**DATASET CONTENT:**
/---

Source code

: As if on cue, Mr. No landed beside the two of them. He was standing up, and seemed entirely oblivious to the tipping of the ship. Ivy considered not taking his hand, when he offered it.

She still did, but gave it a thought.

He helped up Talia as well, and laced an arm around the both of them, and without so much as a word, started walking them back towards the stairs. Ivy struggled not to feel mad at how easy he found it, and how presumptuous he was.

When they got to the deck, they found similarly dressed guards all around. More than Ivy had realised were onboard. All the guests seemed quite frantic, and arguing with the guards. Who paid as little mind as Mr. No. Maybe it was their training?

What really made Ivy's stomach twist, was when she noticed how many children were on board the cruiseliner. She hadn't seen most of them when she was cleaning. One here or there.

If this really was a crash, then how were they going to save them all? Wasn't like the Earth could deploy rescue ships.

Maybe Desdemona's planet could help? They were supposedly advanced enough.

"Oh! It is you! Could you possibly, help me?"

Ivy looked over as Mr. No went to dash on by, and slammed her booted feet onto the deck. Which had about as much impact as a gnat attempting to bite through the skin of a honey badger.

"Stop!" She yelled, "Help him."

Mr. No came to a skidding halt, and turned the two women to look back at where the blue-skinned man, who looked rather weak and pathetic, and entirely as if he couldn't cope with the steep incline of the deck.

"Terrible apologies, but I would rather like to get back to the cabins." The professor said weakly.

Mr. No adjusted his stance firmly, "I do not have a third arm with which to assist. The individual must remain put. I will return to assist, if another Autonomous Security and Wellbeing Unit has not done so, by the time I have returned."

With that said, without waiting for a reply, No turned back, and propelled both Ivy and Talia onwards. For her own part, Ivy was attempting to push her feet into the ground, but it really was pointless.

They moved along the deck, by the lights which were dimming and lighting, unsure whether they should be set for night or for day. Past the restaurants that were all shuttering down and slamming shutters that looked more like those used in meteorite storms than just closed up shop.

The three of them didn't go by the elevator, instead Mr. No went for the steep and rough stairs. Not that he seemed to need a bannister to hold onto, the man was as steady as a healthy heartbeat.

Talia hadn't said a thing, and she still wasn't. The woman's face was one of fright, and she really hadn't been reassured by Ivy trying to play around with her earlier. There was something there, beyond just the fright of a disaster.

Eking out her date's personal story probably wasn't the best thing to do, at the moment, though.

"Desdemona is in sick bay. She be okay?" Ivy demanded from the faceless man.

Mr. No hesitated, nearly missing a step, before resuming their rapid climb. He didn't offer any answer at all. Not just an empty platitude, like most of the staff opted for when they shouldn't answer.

\---

**PROBLEM DETAILS:**
Please print exactly the lines from the one containing "They moved along" through the last line of the material.

**WRITTEN ANSWER:**
They moved along the deck, by the lights which were dimming and lighting, unsure whether they should be set for night or for day. Past the restaurants that were all shuttering down and slamming shutters that looked more like those used in meteorite storms than just closed up shop.

The three of them didn't go by the elevator, instead Mr. No went for the steep and rough stairs. Not that he seemed to need a bannister to hold onto, the man was as steady as a healthy heartbeat.

Talia hadn't said a thing, and she still wasn't. The woman's face was one of fright, and she really hadn't been reassured by Ivy trying to play around with her earlier. There was something there, beyond just the fright of a disaster.

Eking out her date's personal story probably wasn't the best thing to do, at the moment, though.

"Desdemona is in sick bay. She be okay?" Ivy demanded from the faceless man.

Mr. No hesitated, nearly missing a step, before resuming their rapid climb. He didn't offer any answer at all. Not just an empty platitude, like most of the staff opted for when they shouldn't answer.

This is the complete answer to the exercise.